--- SUPPLIED RECORDS Enclosed Below ---

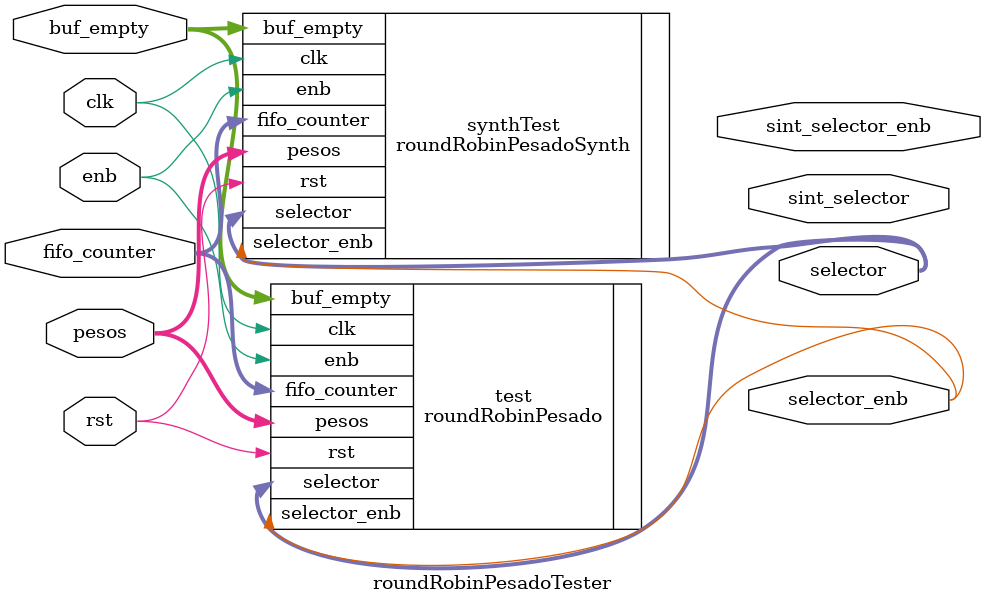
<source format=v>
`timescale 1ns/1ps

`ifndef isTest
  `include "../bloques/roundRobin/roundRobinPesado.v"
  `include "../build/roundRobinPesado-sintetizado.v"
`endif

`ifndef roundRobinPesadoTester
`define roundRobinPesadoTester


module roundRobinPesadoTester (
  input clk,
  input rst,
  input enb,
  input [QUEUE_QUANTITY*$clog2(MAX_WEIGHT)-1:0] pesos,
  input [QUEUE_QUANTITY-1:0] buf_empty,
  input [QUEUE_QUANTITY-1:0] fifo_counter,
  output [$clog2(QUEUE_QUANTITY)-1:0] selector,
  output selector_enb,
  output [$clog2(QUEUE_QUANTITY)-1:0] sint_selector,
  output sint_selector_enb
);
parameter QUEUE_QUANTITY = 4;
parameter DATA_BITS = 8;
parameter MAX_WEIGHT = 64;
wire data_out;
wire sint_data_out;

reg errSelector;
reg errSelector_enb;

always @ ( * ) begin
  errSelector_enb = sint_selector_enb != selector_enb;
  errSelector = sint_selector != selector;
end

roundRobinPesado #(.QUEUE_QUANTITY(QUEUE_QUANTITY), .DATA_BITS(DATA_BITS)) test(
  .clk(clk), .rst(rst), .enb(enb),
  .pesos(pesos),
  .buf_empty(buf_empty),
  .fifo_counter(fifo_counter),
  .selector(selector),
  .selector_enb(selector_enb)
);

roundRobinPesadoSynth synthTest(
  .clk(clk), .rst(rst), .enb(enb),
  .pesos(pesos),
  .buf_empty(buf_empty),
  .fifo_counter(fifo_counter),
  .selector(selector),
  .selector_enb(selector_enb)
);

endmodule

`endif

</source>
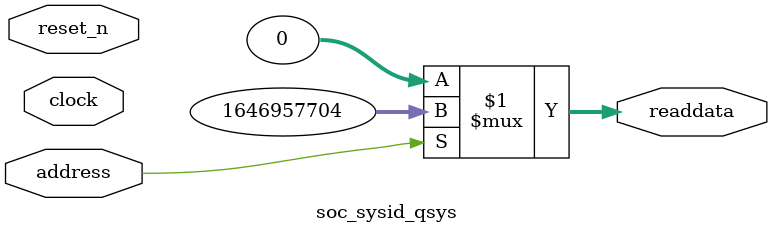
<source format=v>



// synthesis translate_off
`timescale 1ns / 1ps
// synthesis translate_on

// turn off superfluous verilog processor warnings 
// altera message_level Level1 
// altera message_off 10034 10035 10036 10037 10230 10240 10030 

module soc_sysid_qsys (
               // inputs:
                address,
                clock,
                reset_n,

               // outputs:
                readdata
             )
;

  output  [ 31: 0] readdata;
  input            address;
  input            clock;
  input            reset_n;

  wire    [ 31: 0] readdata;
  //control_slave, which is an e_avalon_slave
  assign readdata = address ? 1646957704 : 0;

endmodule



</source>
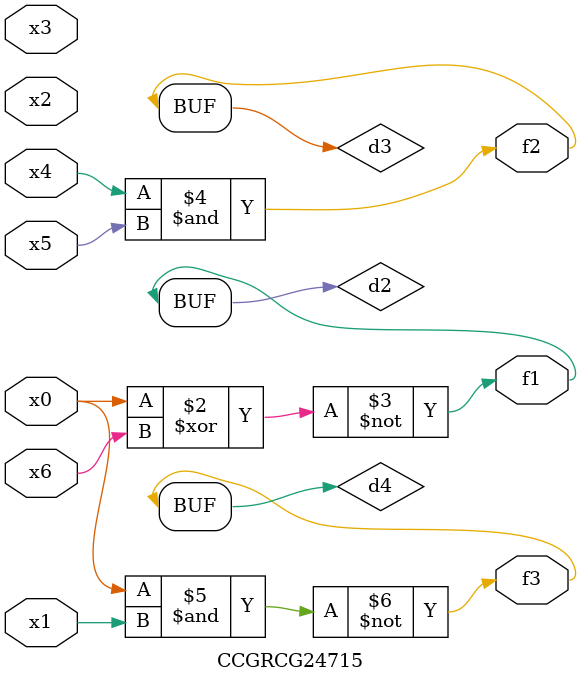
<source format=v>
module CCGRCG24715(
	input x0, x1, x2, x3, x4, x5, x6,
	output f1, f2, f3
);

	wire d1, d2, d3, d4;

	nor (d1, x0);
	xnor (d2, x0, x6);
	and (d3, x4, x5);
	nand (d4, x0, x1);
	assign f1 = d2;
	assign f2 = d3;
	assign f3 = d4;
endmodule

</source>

--- End of Enclosed SUPPLIED RECORDS ---

[WHAT NEEDS TO BE DONE] Could you restate every record above word for word, dropping the pictures?

[YOUR RESPONSE]
<source format=v>
`timescale 1ns/1ps

`ifndef isTest
  `include "../bloques/roundRobin/roundRobinPesado.v"
  `include "../build/roundRobinPesado-sintetizado.v"
`endif

`ifndef roundRobinPesadoTester
`define roundRobinPesadoTester


module roundRobinPesadoTester (
  input clk,
  input rst,
  input enb,
  input [QUEUE_QUANTITY*$clog2(MAX_WEIGHT)-1:0] pesos,
  input [QUEUE_QUANTITY-1:0] buf_empty,
  input [QUEUE_QUANTITY-1:0] fifo_counter,
  output [$clog2(QUEUE_QUANTITY)-1:0] selector,
  output selector_enb,
  output [$clog2(QUEUE_QUANTITY)-1:0] sint_selector,
  output sint_selector_enb
);
parameter QUEUE_QUANTITY = 4;
parameter DATA_BITS = 8;
parameter MAX_WEIGHT = 64;
wire data_out;
wire sint_data_out;

reg errSelector;
reg errSelector_enb;

always @ ( * ) begin
  errSelector_enb = sint_selector_enb != selector_enb;
  errSelector = sint_selector != selector;
end

roundRobinPesado #(.QUEUE_QUANTITY(QUEUE_QUANTITY), .DATA_BITS(DATA_BITS)) test(
  .clk(clk), .rst(rst), .enb(enb),
  .pesos(pesos),
  .buf_empty(buf_empty),
  .fifo_counter(fifo_counter),
  .selector(selector),
  .selector_enb(selector_enb)
);

roundRobinPesadoSynth synthTest(
  .clk(clk), .rst(rst), .enb(enb),
  .pesos(pesos),
  .buf_empty(buf_empty),
  .fifo_counter(fifo_counter),
  .selector(selector),
  .selector_enb(selector_enb)
);

endmodule

`endif

</source>
<source format=v>



// synthesis translate_off
`timescale 1ns / 1ps
// synthesis translate_on

// turn off superfluous verilog processor warnings 
// altera message_level Level1 
// altera message_off 10034 10035 10036 10037 10230 10240 10030 

module soc_sysid_qsys (
               // inputs:
                address,
                clock,
                reset_n,

               // outputs:
                readdata
             )
;

  output  [ 31: 0] readdata;
  input            address;
  input            clock;
  input            reset_n;

  wire    [ 31: 0] readdata;
  //control_slave, which is an e_avalon_slave
  assign readdata = address ? 1646957704 : 0;

endmodule



</source>
<source format=v>
module CCGRCG24715(
	input x0, x1, x2, x3, x4, x5, x6,
	output f1, f2, f3
);

	wire d1, d2, d3, d4;

	nor (d1, x0);
	xnor (d2, x0, x6);
	and (d3, x4, x5);
	nand (d4, x0, x1);
	assign f1 = d2;
	assign f2 = d3;
	assign f3 = d4;
endmodule

</source>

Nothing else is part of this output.